No matter how often they are punished, you apparently cannot keep some hard-boiled scamsters from manipulating stocks. Investigations into the Scam of 2000-01 revealed the sordid role played by a number of Kolkata brokers and their massive off-market dealings with Ketan Parekh, who was named the central figure of the Scam by the Joint Parliamentary Committee Report. Kolkata sources report that a part of the cabal that ruined the market in 2001 and bankrupted Unit Trust of India a few years ago is back in action. They are working with a Mumbai operator, who is again funnelling money into illegal trading operations. Interestingly, an industrialist who is on the run from the police and has been barred from the capital market has changed his name to Mittal and is again dabbling in the share market using FIIs as fronts. These scamsters are actively ramping up an airline scrip that the market grapevine links to a minister in the previous government. The scamsters are also emboldened by former minister for law and company affairs Arun Jaitley throwing all probity to the winds and making himself available to defend scamster and defaulter Ketan Parekh. The BJP too has officially defended that action and even dared to justify it as a professional one.
Net trading woes?
Many Internet traders who have complained that their orders were executed at rates other than those they punched in, have now got some relief. Such errors occurred on rare occasions (there have been barely a dozen reported complaints, of which eight were from ICICI Direct and the rest from other Net broking outfits), but tended to be dismissed as punching mistakes by the service providers and bourses. But last week the NSE finally took cognisance of the complaints and asked the brokerage firms to reimburse the affected investors. It also ordered a systems audit to track these errors and report its findings to the bourse. It has also asked the firms to designate a nodal official to deal with the complaints, check their veracity and compensate investors in genuine cases.

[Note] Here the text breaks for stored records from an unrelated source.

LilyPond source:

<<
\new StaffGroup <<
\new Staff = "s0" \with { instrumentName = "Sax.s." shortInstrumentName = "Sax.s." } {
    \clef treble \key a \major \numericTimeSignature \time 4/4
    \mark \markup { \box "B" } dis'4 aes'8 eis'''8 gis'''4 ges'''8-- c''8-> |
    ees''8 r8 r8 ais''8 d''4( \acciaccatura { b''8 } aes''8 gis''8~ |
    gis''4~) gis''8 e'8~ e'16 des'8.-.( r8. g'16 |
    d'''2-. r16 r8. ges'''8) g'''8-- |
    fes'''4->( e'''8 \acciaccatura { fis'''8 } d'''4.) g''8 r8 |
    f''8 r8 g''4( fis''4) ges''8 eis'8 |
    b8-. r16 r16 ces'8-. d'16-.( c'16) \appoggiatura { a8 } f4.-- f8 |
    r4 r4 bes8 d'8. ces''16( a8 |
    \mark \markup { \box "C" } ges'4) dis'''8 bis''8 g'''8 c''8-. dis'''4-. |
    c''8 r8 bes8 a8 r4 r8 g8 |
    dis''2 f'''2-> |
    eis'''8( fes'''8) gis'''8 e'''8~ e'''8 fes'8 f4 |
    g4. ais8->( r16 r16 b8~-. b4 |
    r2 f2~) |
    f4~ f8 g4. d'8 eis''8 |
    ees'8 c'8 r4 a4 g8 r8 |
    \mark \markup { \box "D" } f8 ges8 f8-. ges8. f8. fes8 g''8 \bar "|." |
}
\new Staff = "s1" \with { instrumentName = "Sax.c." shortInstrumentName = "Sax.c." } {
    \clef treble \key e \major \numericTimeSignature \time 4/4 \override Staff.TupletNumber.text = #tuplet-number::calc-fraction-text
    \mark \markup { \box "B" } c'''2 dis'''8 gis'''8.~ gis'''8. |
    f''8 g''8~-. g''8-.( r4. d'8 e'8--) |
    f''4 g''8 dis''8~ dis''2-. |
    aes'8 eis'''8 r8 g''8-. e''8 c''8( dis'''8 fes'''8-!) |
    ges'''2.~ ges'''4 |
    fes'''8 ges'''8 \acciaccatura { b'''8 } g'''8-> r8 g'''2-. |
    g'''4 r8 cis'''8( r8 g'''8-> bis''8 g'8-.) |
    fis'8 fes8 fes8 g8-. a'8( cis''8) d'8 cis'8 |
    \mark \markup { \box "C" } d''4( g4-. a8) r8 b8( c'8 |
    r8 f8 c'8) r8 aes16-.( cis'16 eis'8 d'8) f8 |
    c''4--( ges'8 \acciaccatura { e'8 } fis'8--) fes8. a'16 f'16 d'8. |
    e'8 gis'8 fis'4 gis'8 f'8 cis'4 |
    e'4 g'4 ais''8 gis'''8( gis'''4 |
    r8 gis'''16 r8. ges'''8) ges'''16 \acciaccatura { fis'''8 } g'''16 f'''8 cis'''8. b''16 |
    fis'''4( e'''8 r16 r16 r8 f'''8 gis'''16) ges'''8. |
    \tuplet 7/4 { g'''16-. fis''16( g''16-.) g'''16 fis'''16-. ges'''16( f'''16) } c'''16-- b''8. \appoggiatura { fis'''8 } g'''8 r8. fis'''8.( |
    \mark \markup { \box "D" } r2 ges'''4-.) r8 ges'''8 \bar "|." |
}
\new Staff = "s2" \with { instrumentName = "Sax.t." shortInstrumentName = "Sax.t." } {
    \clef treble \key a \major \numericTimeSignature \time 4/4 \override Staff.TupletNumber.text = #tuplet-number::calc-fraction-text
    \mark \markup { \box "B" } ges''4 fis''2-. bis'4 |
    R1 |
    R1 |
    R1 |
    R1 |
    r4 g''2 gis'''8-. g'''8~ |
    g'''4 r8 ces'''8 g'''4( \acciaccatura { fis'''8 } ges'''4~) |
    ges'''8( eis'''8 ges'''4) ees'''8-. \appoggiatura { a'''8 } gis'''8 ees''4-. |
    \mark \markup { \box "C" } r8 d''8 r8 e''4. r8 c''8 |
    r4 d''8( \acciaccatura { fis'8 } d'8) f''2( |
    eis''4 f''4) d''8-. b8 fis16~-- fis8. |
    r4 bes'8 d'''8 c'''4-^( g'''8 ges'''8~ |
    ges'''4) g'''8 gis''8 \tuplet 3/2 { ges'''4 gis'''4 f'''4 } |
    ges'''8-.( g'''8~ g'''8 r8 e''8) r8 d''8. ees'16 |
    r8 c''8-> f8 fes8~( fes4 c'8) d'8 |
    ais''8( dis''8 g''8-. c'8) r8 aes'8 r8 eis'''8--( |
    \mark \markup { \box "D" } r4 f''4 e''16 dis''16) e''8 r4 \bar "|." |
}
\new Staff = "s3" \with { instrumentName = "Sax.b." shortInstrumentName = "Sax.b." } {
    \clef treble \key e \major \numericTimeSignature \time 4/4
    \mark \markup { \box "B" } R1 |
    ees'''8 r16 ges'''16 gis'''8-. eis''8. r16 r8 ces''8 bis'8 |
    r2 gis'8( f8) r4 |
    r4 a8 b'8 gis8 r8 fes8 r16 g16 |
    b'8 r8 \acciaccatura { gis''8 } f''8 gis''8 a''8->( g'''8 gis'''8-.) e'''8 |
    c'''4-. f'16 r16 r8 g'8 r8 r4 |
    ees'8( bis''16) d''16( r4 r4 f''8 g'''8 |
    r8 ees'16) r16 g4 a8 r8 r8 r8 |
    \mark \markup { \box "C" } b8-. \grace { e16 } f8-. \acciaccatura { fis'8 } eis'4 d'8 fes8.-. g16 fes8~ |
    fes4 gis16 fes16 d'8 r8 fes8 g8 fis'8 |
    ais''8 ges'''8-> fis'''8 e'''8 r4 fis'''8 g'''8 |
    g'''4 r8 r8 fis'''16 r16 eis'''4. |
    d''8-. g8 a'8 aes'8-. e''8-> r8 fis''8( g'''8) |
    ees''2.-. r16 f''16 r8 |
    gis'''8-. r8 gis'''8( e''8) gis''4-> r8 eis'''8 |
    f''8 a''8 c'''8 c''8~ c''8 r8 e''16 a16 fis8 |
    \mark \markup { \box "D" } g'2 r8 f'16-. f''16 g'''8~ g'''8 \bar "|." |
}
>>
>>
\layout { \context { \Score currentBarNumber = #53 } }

At its recent board meeting, the Securities and Exchange Board of India (SEBI) is understood to have invited Venu Srinivasan (Chairman of TVS Motor Company) to join its board. This slot had remained vacant after Kumar Mangalam Birla’s tenure ended, probably because Birla had found little time to attend the regulator’s meetings. Interestingly, Srinivasan had been invited to be on the board of SEBI’s ambitious ‘‘global securities markets training centre’’ called the National Institute of Securities Markets (NISM) that now seems headed for a drastic scaledown. In fact, SEBI has initiated steps to take over the Indian Institute of Capital Markets (formerly UTI Institute) and expand its scope to meet training needs.